2000年12月1日のBSデジタル放送開始、地上デジタル放送でも03年12月1日、そして今回。12月1日は放送業界にとって3度目の大きな転換点になった。1日は9局17チャンネルが放送を開始した。
NHKは、1日午前10時から開局記念番組として世界初となる南極からの4K生中継、イタリアからは8Kの生中継をした。
同日午後1時10分からは、70mmフィルムで撮影された米SF映画「2001年宇宙の旅」を完全8K版にして放送、洋画ファンを喜ばせた。特に8Kは今回が世界初の放送。これまでNHKは欧米の主要な放送関連の展示会で8Kをデモし、海外にも日本の8K技術をPRしてきた。スーパーハイビジョン(8K)の研究開始から23年目で本放送の日を迎えた。
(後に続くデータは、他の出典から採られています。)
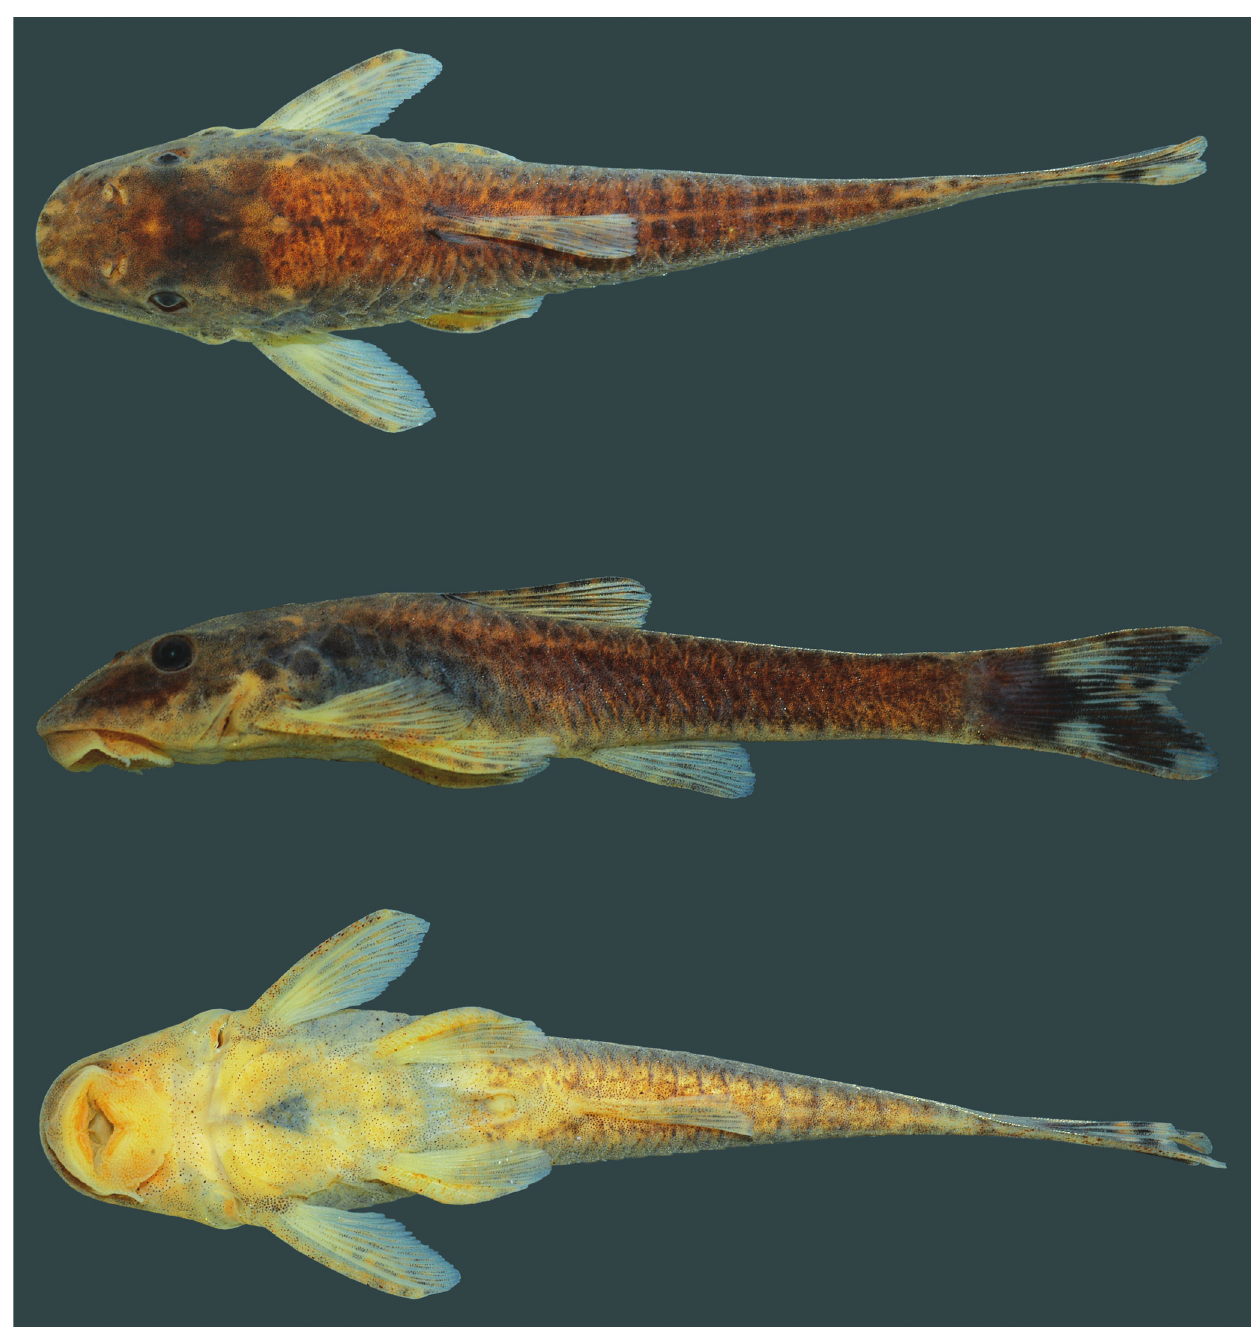
Fig. 1. Microlepidogaster dimorpha , holotype, DZSJRP 10543, 37.6 mm SL, female, riacho Grotão at Fazenda Nossa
民放キー局系のBS朝日、BS-TBS、BSテレ東、BSフジの4社は1、2日、共同企画特番を放送して足並みをそろえた。4局は2日間連続して、欧州鉄道の旅を題材にした特番をリレー形式で各局2時間ずつ放送した。
キー局のうち日本テレビ系のBS日テレは放送開始を他局より遅らせていたが、当初予定の来年12月1日を9月1日に前倒しする。
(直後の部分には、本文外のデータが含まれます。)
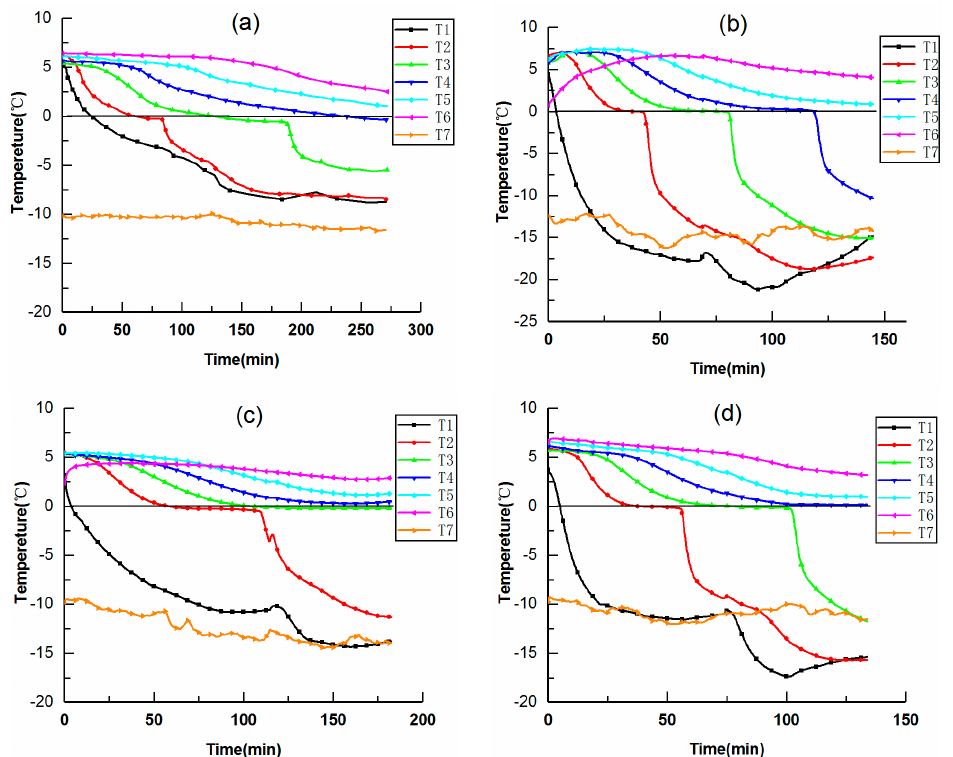
Figure 3. Evolution of the temperature in the freezing model during natural cold gas injection (( a ) Experiment 1, ( b ) Experiment 2, ( c ) Experiment 3, ( d ) Experiment 4; and T7 represents ambient temperature).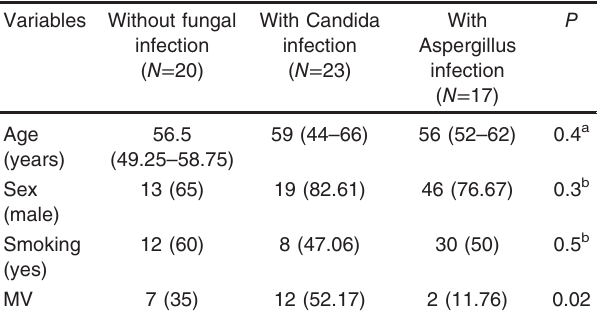
Table 5 Length of stay in ICU and mechanical ventilation use in correlation with fungus infection Variables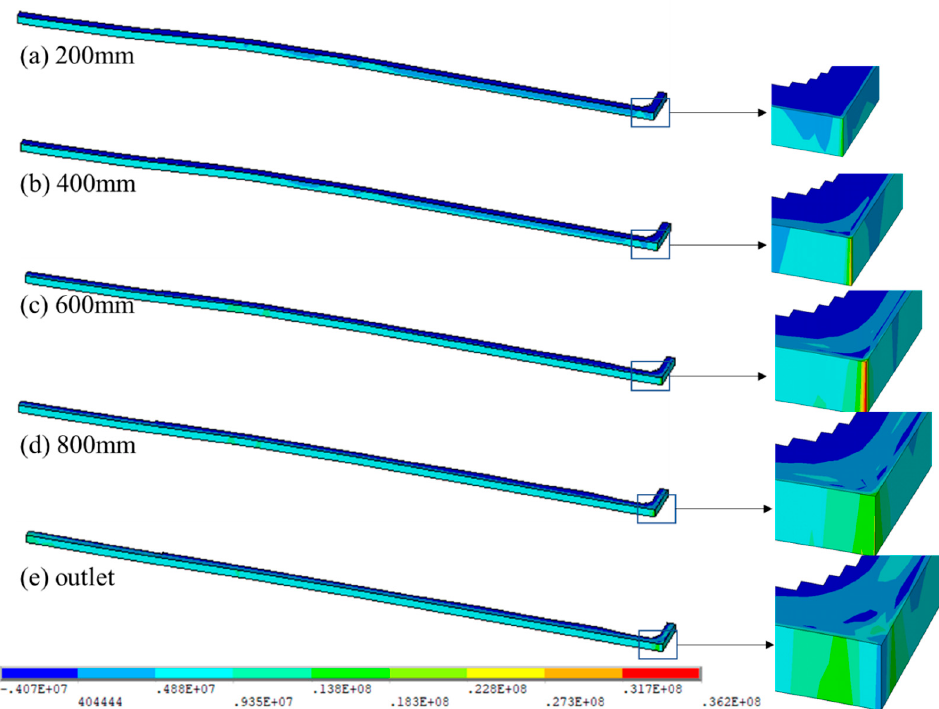
Figure 6. ( a − e ) Distribution of the first principal stress of the shell at different heights from the mold meniscus.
民放系は放送開始の当初は4K制作番組が少ないが、看板の報道番組は4Kで制作して放送を始める。
民法の課題はいかに“ピュア4K”を増やしていくか。各局とも4Kは基本的に現行のBS放送と同じ番組。今後は、当初から4Kで制作した番組を放送していくことができるのかという課題もある。
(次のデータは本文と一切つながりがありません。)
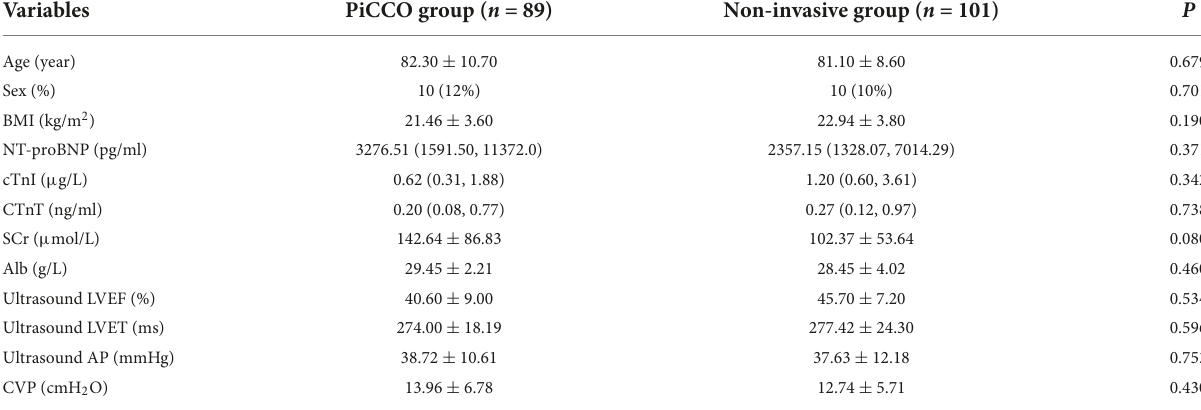
TABLE 1 Clinical data for PiCCO and non-invasive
CATV局の最大手ジュピターテレコム(JCOM)は10月31日と11月1日、4Kに関する調査を実施した。有効回答約2000人のうち、4K放送が「視聴できる状態にある」と回答したのは全体の6.6%。「準備途中、準備する予定」と回答した人と合わせても12.2%。
普及させるには放送事業者、工事業者らとの連携で周知広報の徹底と視聴環境の整備が求められる。